Doch Staatschef Bukele lobte, dass dank des Bitcoin Milliardengelder nach El Salvador überwiesen werden könnten, ohne dass hohe Beträge bei Zwischendienstleistern verlorengingen. Die Wirtschaft des Landes ist stark von Überweisungen aus dem Ausland abhängig. Überweisungen von Salvadorianern aus dem Ausland machen rund 22 Prozent des Bruttoinlandprodukts aus. 2020 betrugen die Überweisungen laut offiziellen Statistiken insgesamt 5,9 Milliarden Dollar (rund 4,8 Milliarden Euro).

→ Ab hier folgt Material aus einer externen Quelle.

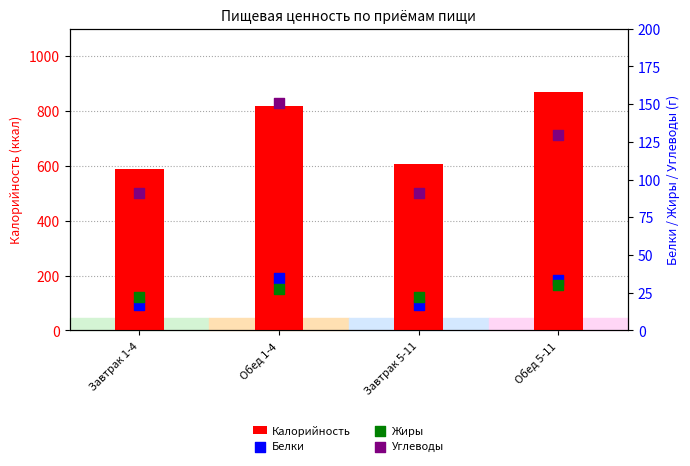

Is the value of Калорийность at Завтрак 5-11 greater than the value of Жиры at Обед 5-11?

Yes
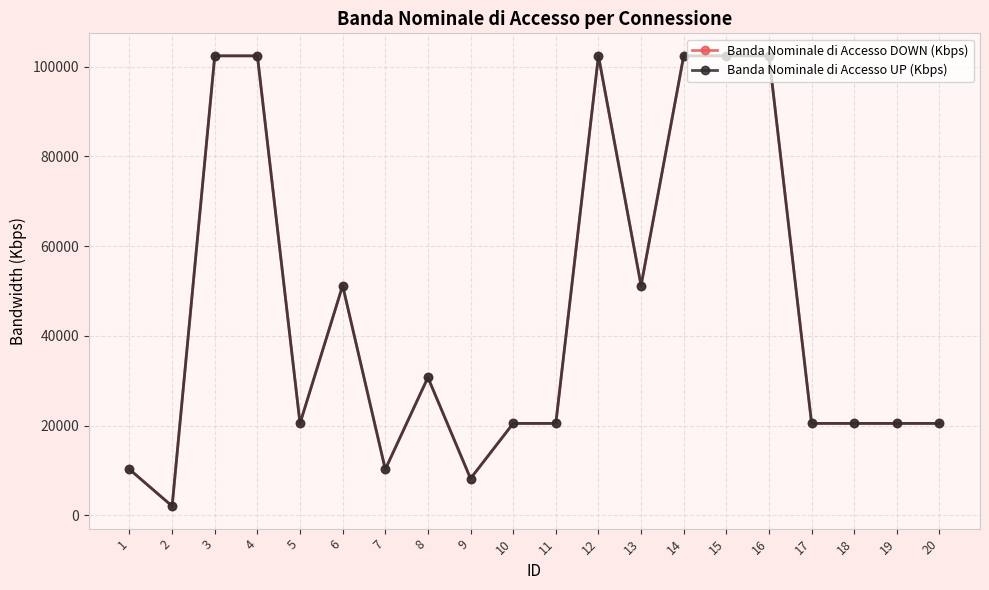

At how many categories does at least one series exceed 56637?

6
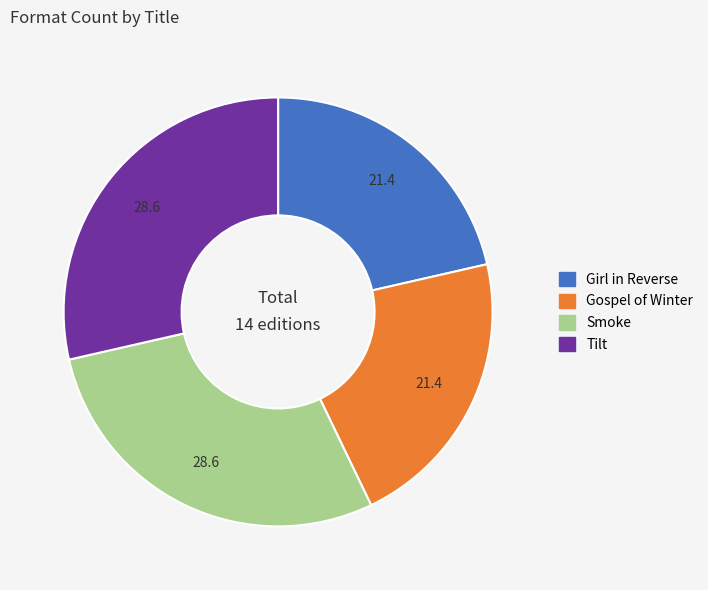

How many segments does this pie chart have?

4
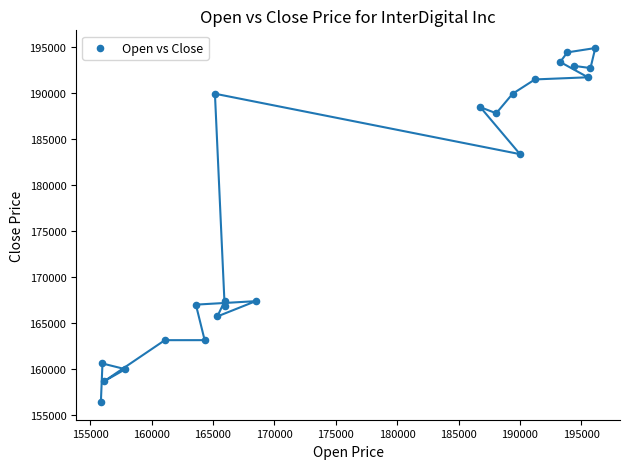

What is the range of Y values (max minus min)?

38483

Vor der Abstimmung sagte Bukele, die Einführung von Bitcoin als Zahlungsmittel werde "finanzielle Inklusion, Investitionen, Tourismus, Innovation und wirtschaftliche Entwicklung" nach El Salvador bringen.

"Dies ist ein Gesetz, das die Welt auf El Salvador aufmerksam machen wird", erklärte der Vize-Parteichef der Gran Alianza por la Unidad Nacional (Gana), Romeo Auerbach, ein Verbündeter von Präsident Bukele. "Wir werden damit attraktiver für Investitionen aus dem Ausland".

Der Kryptomarkt wuchs laut der Internetseite Coinmarketcap Mitte Mai 2020 auf über 2,5 Billionen Dollar an, getrieben von Investoren an der Wall Street und im Silicon Valley. Zwischen Anfang 2020 und dem Höchstwert von 68.870 US-Dollar Mitte April stieg der Wert der Kryptowährung um fast 800 Prozent.

Seitdem hat der Bitcoin jedoch rund 50 Prozent seines Werts wieder verloren. Der Preis fiel zuletzt stark in Richtung der symbolträchtigen Marke von 30.000 Dollar und zog auch den Kurs anderer Kryptowährungen nach unten. Nach der Abstimmung in El Salvador am Dienstag stieg der Kurs um fünf Prozent.